Il volume, esplorando un terreno di auspicabile sinergia tra studi filosofico-umanistici e cultura dell’architetto, offre, attraverso una lettura di taglio genealogico, un approccio propedeutico alle problematiche del restauro architettonico.
L’indagine prende avvio da alcune considerazioni sull’età rinascimentale, soglia sulla quale, insieme all’emergere di una nuova e peculiare sensibilità verso i monumenti dell’età classica, viene a delinearsi una questione più generale del restauro in quanto questione del rapporto con le preesistenze antiche.
Si vuole quindi mostrare, anche con strumenti e categorie di analisi mutuati dalla pratica filosofica, come accanto ad una visione del restauro come ri-fazione, che trova il suo apice nella paleontologia comparata della fabbrica di Viollet-le-Duc, venga progressivamente ad affermarsi una teoria della conservazione che, nutrendosi della battaglia letteraria per la tutela di Hugo e del richiamo moralizzatore di Ruskin, approda all’esito dell’intenso saggio di Riegl sulla moderna cultura dei monumenti.
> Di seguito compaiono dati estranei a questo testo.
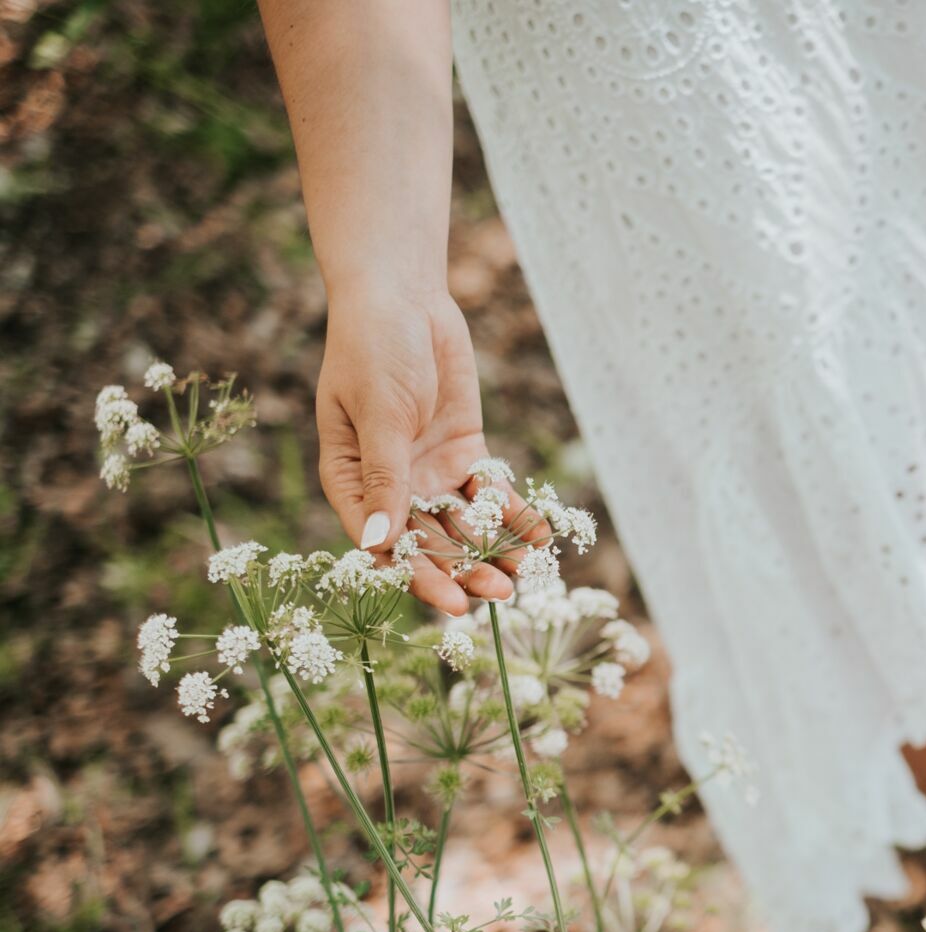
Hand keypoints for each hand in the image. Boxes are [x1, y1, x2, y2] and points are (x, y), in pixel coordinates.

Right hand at [315, 286, 515, 614]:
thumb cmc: (372, 349)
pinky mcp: (464, 452)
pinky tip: (540, 535)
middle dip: (464, 571)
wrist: (403, 297)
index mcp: (349, 482)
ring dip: (493, 549)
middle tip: (502, 595)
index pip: (384, 545)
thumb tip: (377, 543)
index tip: (453, 604)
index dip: (417, 576)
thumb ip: (383, 478)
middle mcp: (389, 485)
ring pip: (463, 524)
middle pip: (428, 542)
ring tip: (528, 574)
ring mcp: (428, 470)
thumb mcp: (378, 414)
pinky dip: (513, 513)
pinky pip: (489, 492)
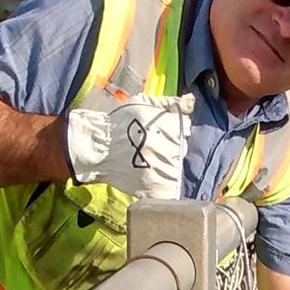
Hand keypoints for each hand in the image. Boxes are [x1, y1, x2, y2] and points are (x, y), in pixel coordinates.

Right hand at [62, 92, 192, 197]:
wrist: (98, 148)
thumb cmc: (120, 123)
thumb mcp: (142, 103)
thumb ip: (169, 102)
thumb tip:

Infine, viene considerata l’anatomia critica della produzione teorica di Cesare Brandi, la quale, rivelando tutte le difficoltà e ambiguità riflesse sul piano del restauro dai presupposti idealisti della sua filosofia dell’arte, libera definitivamente il campo ad una concezione che ridefinisce la pratica del restauro in quanto domanda e pratica genealogica, in quanto esercizio etico e autenticamente progettuale.